California taxpayers can hardly get a break. The Democrats who have ironclad control of the state government are constantly looking for ways to hike taxes and the state’s business leaders epitomize the crony capitalist model, as they throw average taxpayers under the bus and seek out special privileges for themselves. The California Chamber of Commerce is no friend of small business or any taxpayer, and even some of the so-called taxpayer groups are basically crony capitalist big-business types who claim to be taxpayer advocates. The chamber has taken no position on Prop. 30, the Jerry Brown massive tax hike. Gee, thanks. When I called the Chamber and asked about it, they were adamant to say they are not “neutral” on the matter, but that they have instead taken “no position.”
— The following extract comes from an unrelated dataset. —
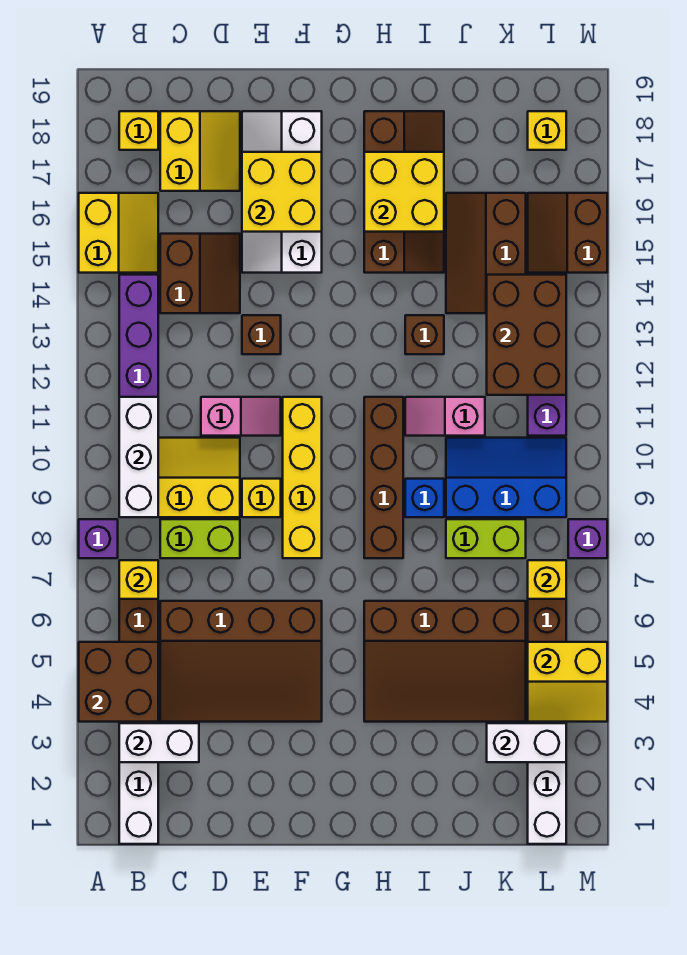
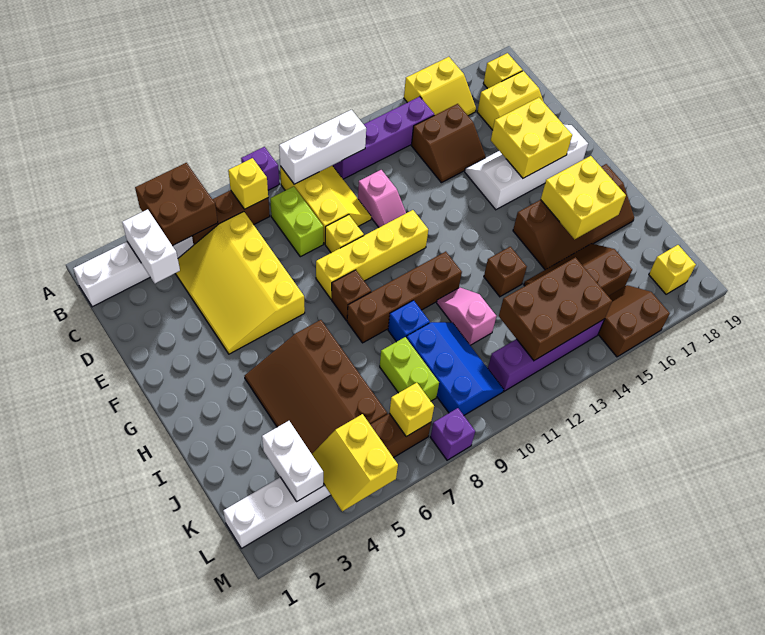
brown 3x4 slope [160,601,322,722] -> yellow 3x4 slope [175,212,305,354]
brown 1x1 brick [242,315,281,354] -> brown 1x1 brick moved to [332,270,371,321]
This is the kind of unprincipled hair-splitting that goes on at the Chamber and among other business groups that lack the courage to stand up for the state’s business community. Small businesses concerned about the state’s quickly disintegrating business climate better not count on this group of spineless favor seekers.
Note also the California Taxpayers Association. It’s amazing the group still exists given that it actually opposed Prop. 13. How can one be a taxpayer group and oppose a historic measure that limits property taxes? In the current election cycle, the group has opposed Jerry Brown’s Prop. 30 but it has taken no position on Prop. 32, the paycheck protection initiative that will defund the public-sector unions that are at the root of the state’s fiscal problems.
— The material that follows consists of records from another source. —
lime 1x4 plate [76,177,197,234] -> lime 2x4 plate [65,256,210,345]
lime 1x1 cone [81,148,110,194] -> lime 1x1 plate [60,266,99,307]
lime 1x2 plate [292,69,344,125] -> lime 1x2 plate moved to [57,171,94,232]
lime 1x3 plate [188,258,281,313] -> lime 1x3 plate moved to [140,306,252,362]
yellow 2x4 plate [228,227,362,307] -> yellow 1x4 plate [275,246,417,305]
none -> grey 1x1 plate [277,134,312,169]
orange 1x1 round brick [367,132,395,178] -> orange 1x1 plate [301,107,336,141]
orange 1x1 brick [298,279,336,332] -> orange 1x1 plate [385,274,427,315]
Even the hapless and unprincipled OC Taxpayers Association — check out the leaders of this group and you’ll see that it is more of a subsidy-promoting big-business group than a taxpayers group — managed to support Prop. 32. Fortunately, Californians who want to save their state from disaster, rather than simply cut insider deals with the lunatics who are destroying the state, still have the Howard Jarvis Taxpayers Association to stand up for them.
The Jarvis group’s foundation released a report last week showing that public employee compensation has been soaring between 2005-2010, mostly through an increase in pension costs. That’s the real reason for the state’s current fiscal problems. Maybe some of the state’s business leaders could muster the courage to point that out. Hope springs eternal.